NEW YORK — Actress Cicely Tyson who gained an Oscar nomination for her role as the sharecropper’s wife in “Sounder,” won a Tony Award at age 88 and two Emmys for playing a former slave in the 1974 television drama “The Autobiography of Miss Jane Pittman,” died last Thursday at 96.
Tyson began her screen career with bit parts but gained fame in the early 1970s.
“She took pride in knowing that whenever her face was on camera, she would be playing a character who was a human
being — flawed but resilient; perfect not despite but because of their imperfections,” wrote former President Barack Obama, who awarded Tyson the Medal of Freedom in 2016.
Tyson’s parents moved from the island of Nevis in the Caribbean to New York, where she was born , the youngest of three children. When her parents separated, her mother went on welfare. At nine, Cicely sold shopping bags on the streets of East Harlem.
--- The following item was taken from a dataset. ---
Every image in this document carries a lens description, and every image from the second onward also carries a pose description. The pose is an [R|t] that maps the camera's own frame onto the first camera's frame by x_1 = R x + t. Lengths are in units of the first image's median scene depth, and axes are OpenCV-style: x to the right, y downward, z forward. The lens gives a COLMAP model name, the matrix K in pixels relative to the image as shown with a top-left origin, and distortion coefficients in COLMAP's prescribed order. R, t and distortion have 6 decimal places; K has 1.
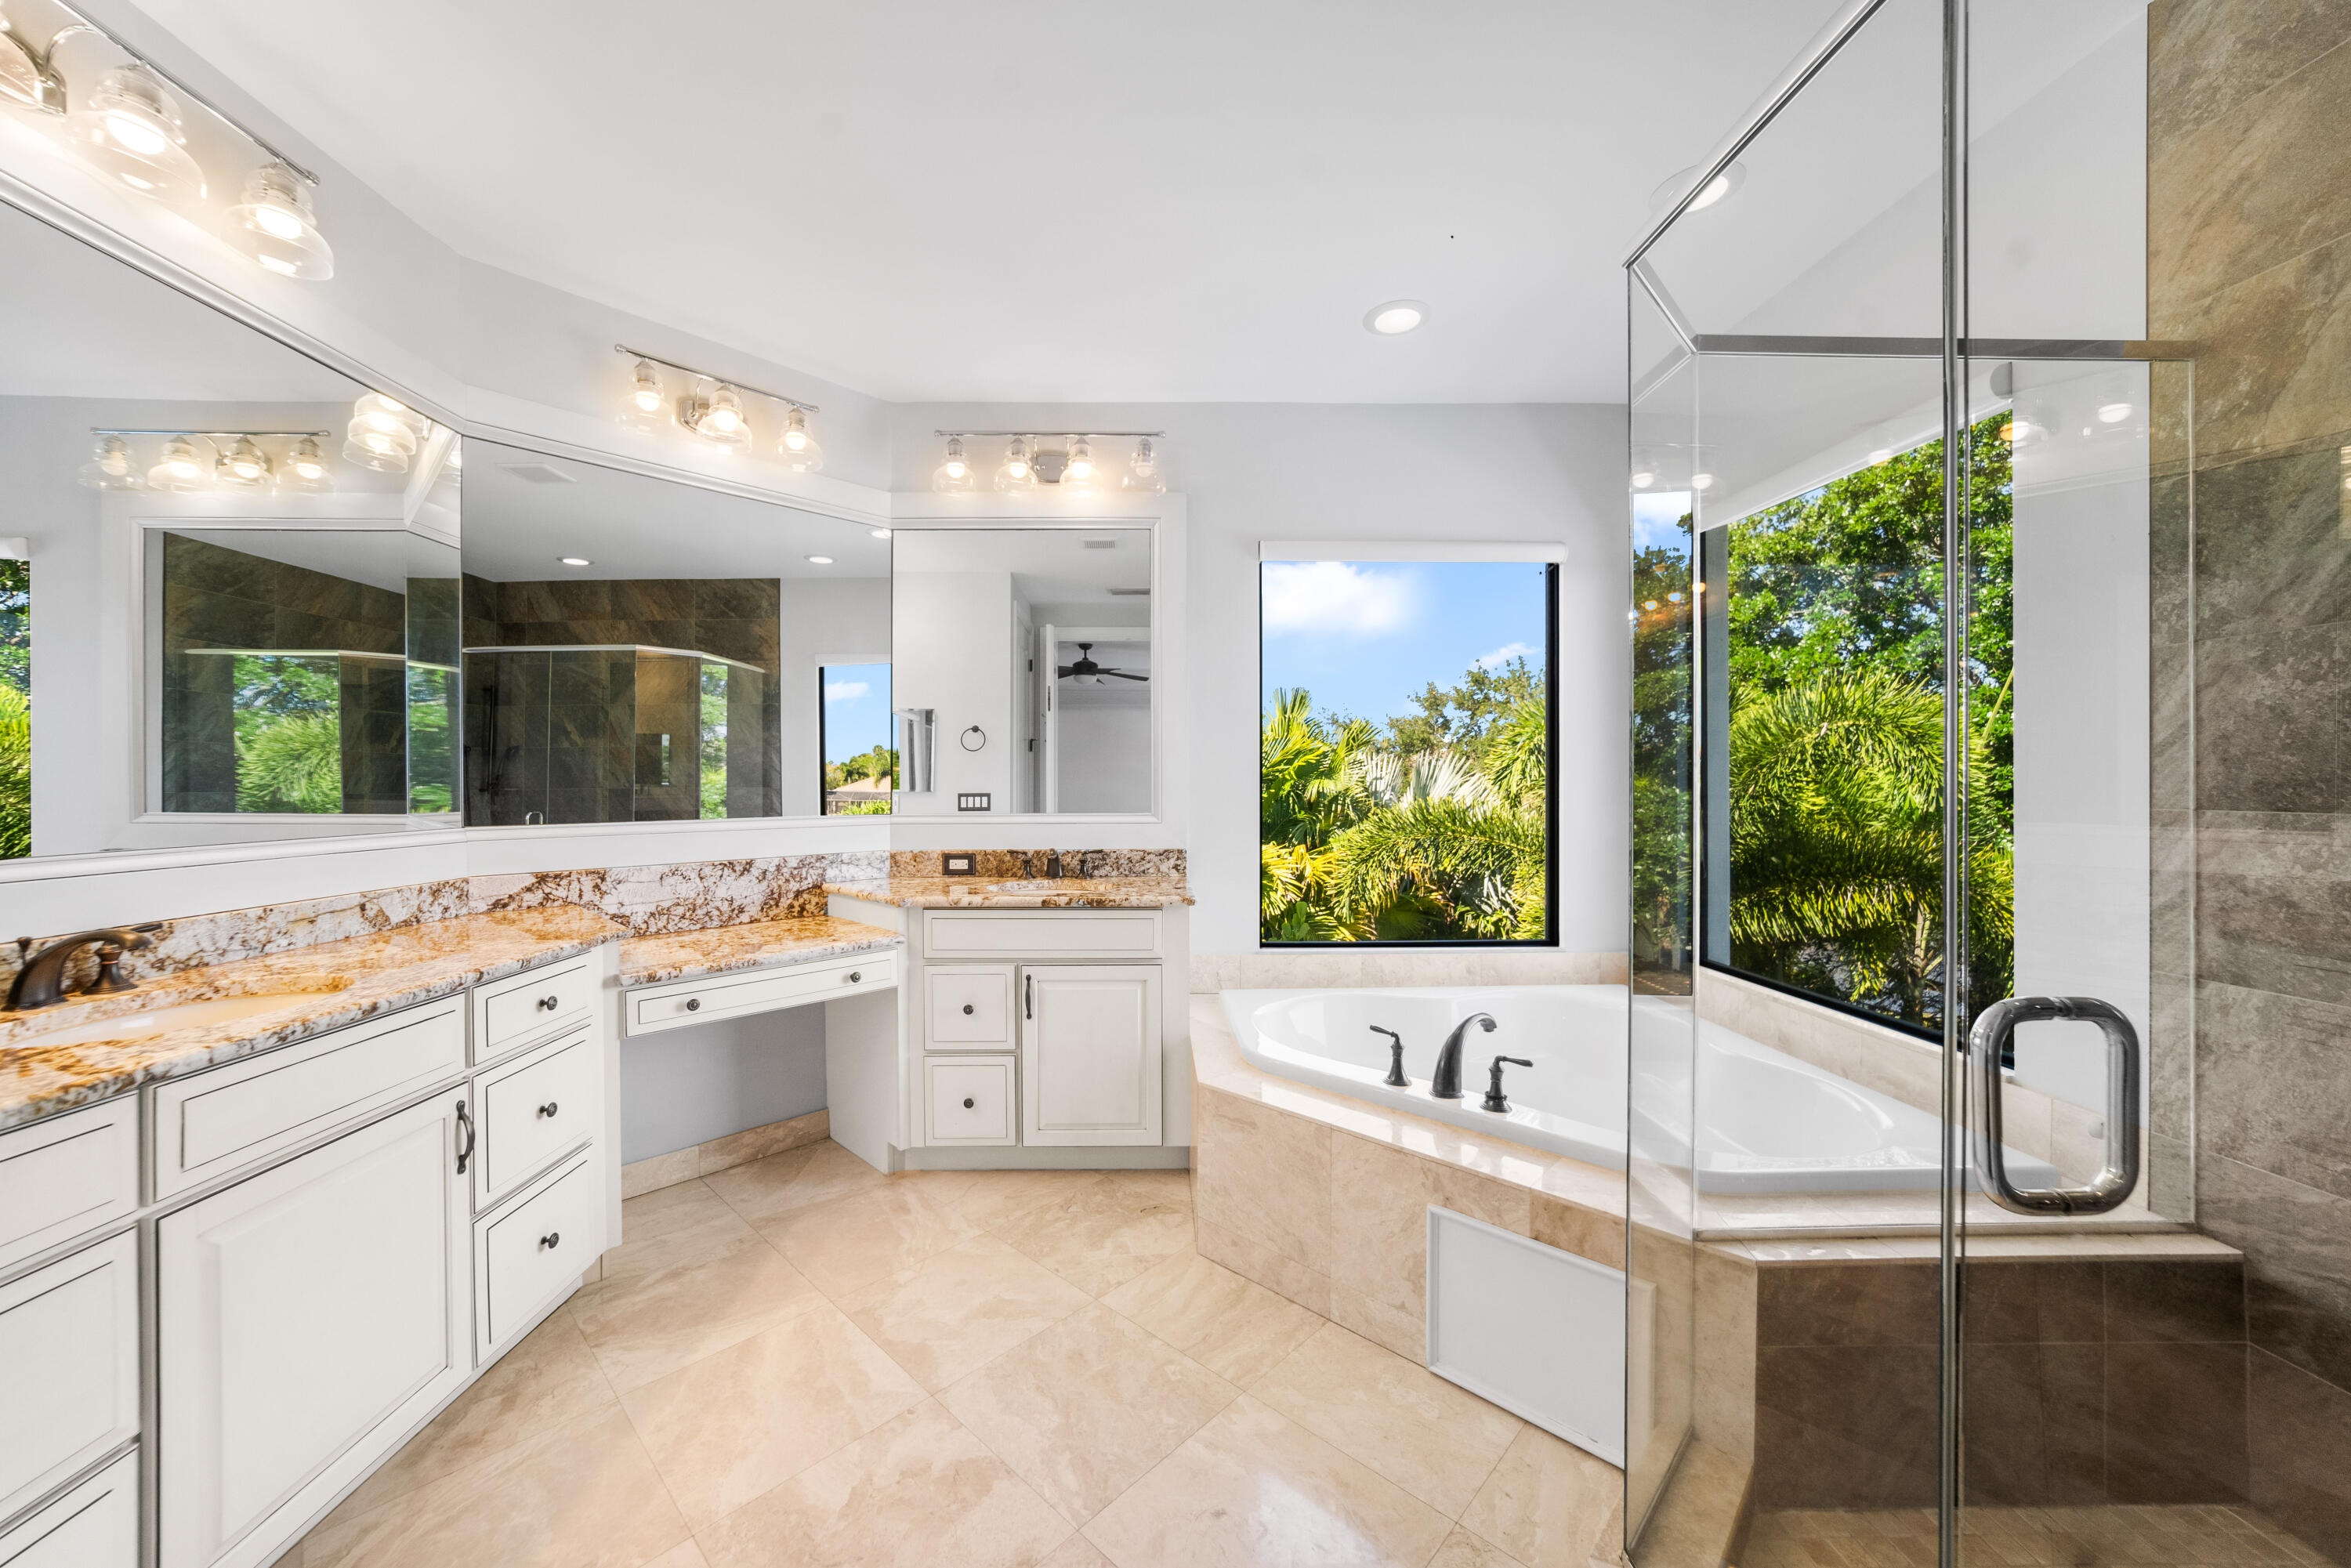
lens RADIAL K [[863.2, 0, 1175.6], [0, 863.2, 787.7], [0, 0, 1]] dist [-0.001729, 0.002170]
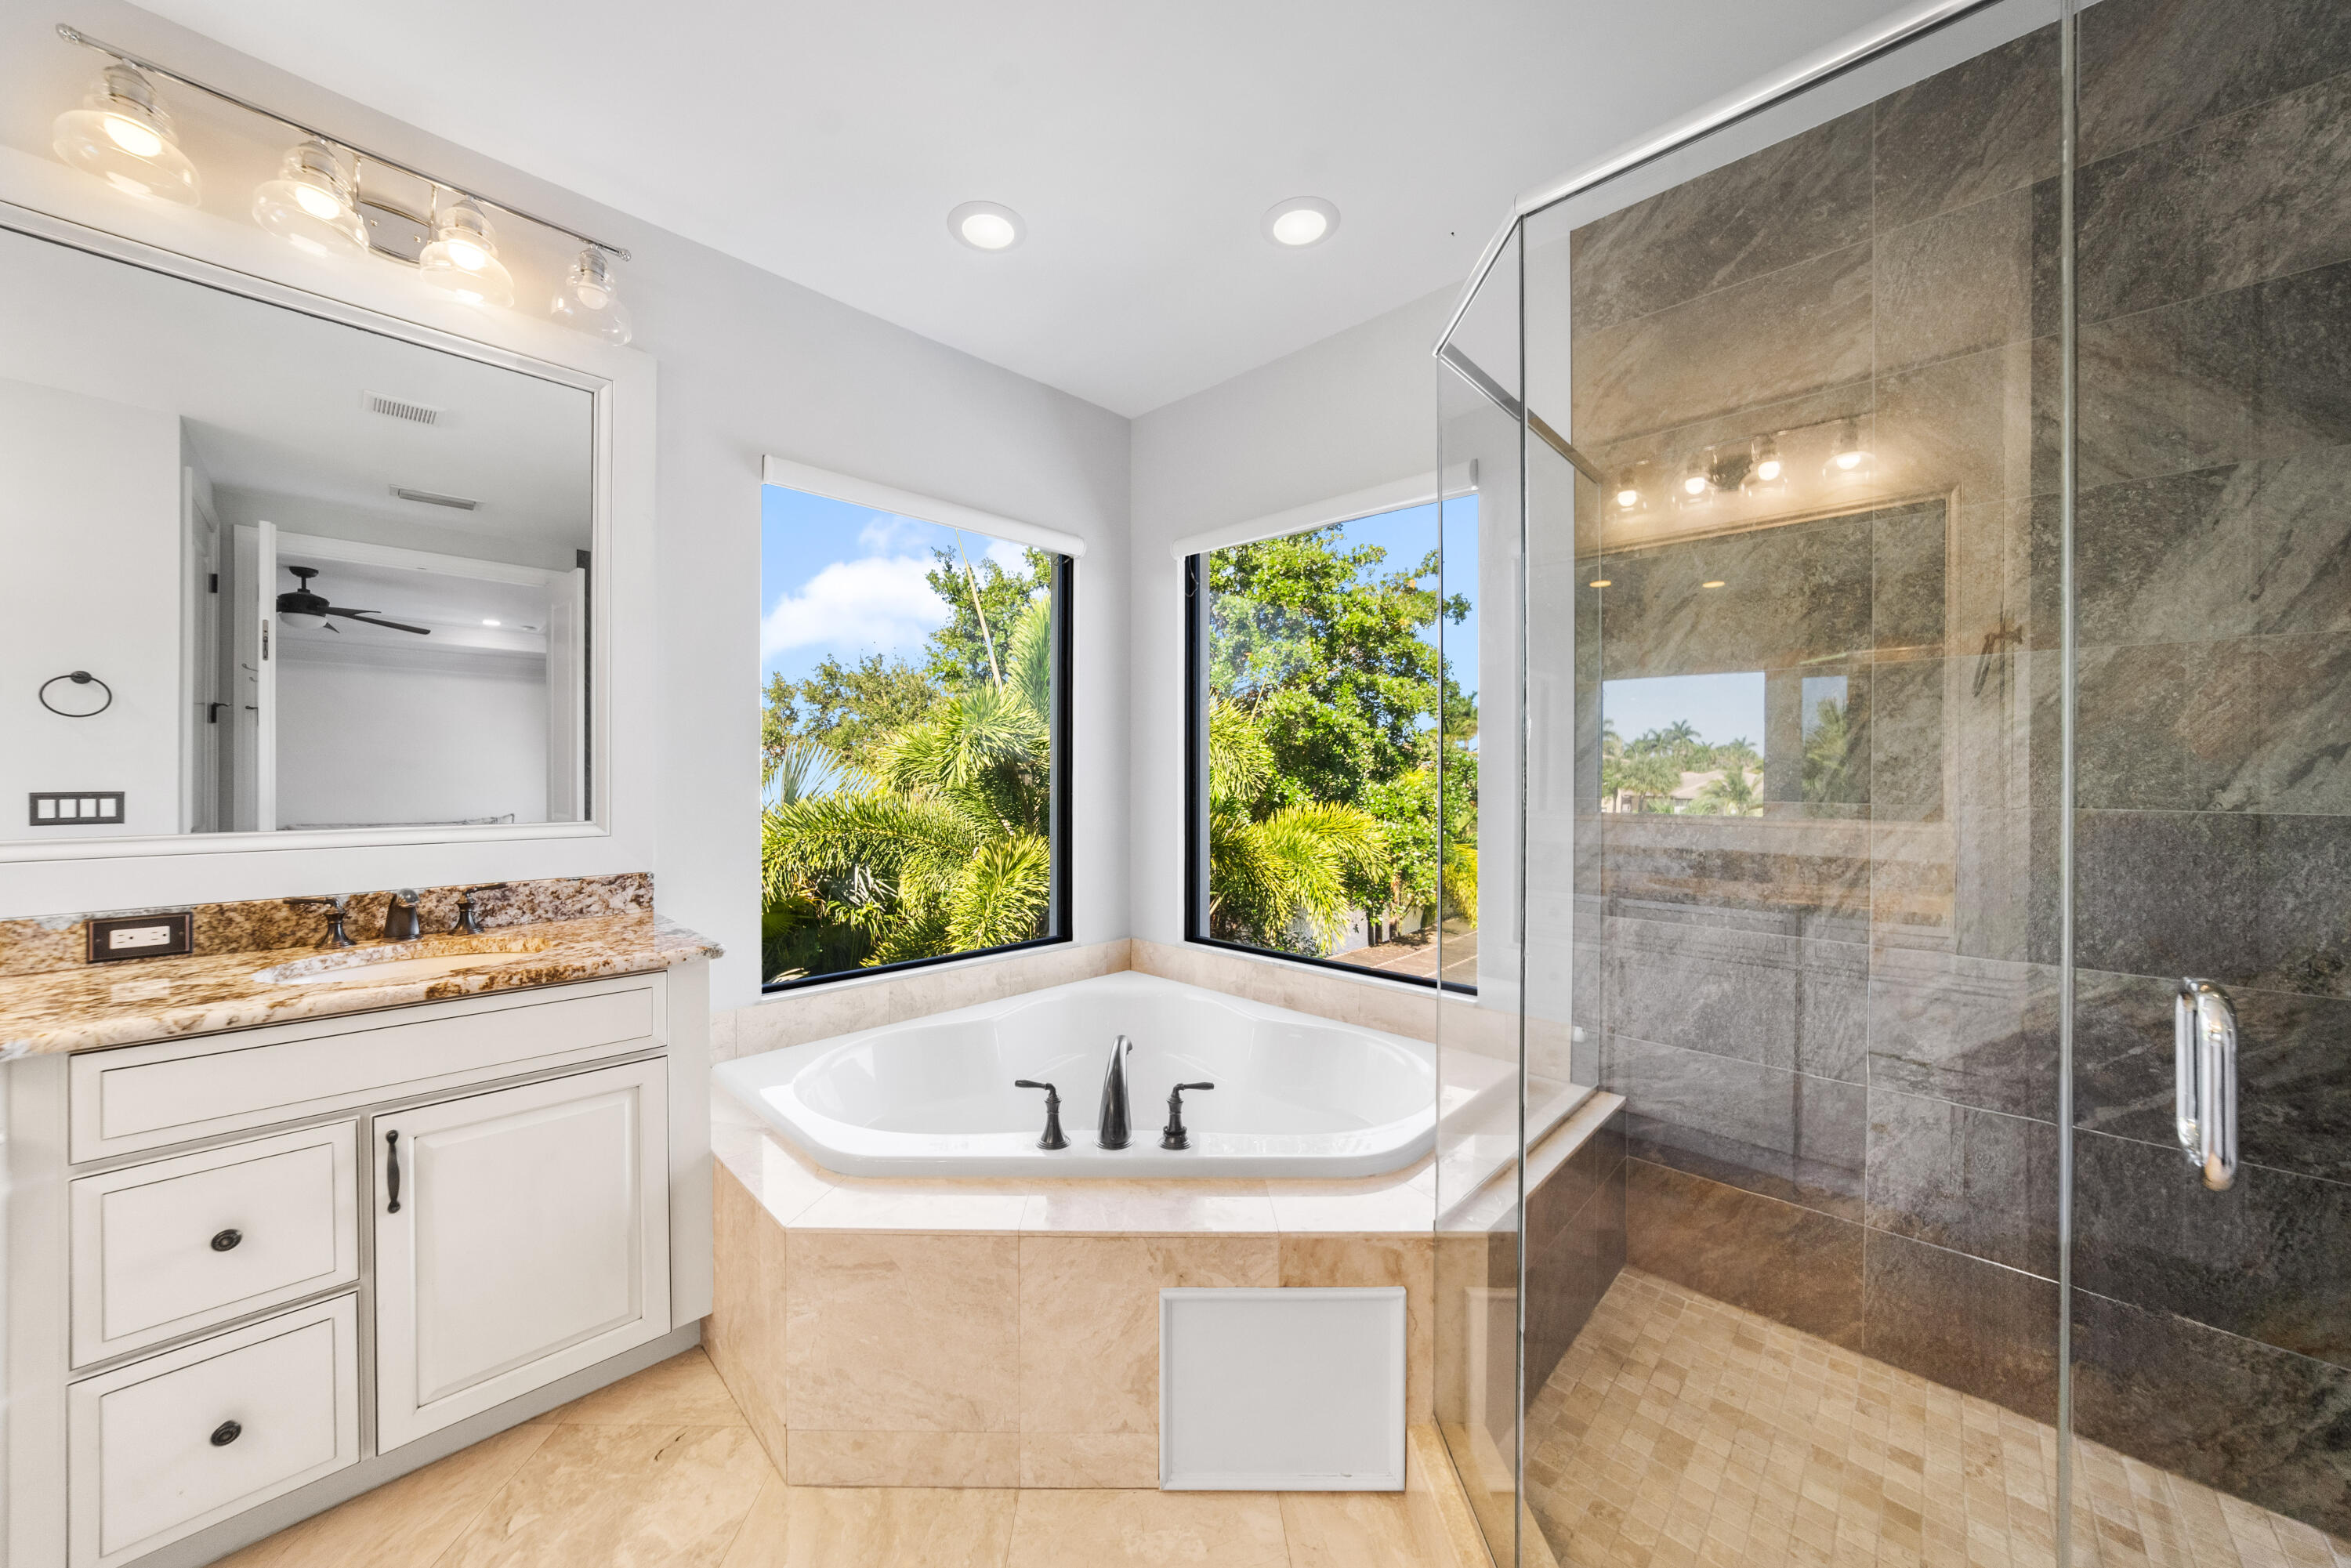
lens RADIAL K [[817.1, 0, 1161.3], [0, 817.1, 778.8], [0, 0, 1]] dist [-0.020098, 0.005522]
pose [[0.727565, 0.001267, 0.686037, -0.173210], [0.000095, 0.999998, -0.001948, -0.002442], [-0.686039, 0.001482, 0.727564, 0.319229]]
When she graduated from high school, she found work as a secretary at the Red Cross. Her striking looks prompted friends to advise her to take up modeling and that led to
acting schools, theater, movies and television.
“My mother told me I could no longer live in her house because I was determined to be an actress,” she told an interviewer in 1990. “I said `OK,’ and I moved out.”
Tyson’s memoir, “Just As I Am,” was published last week.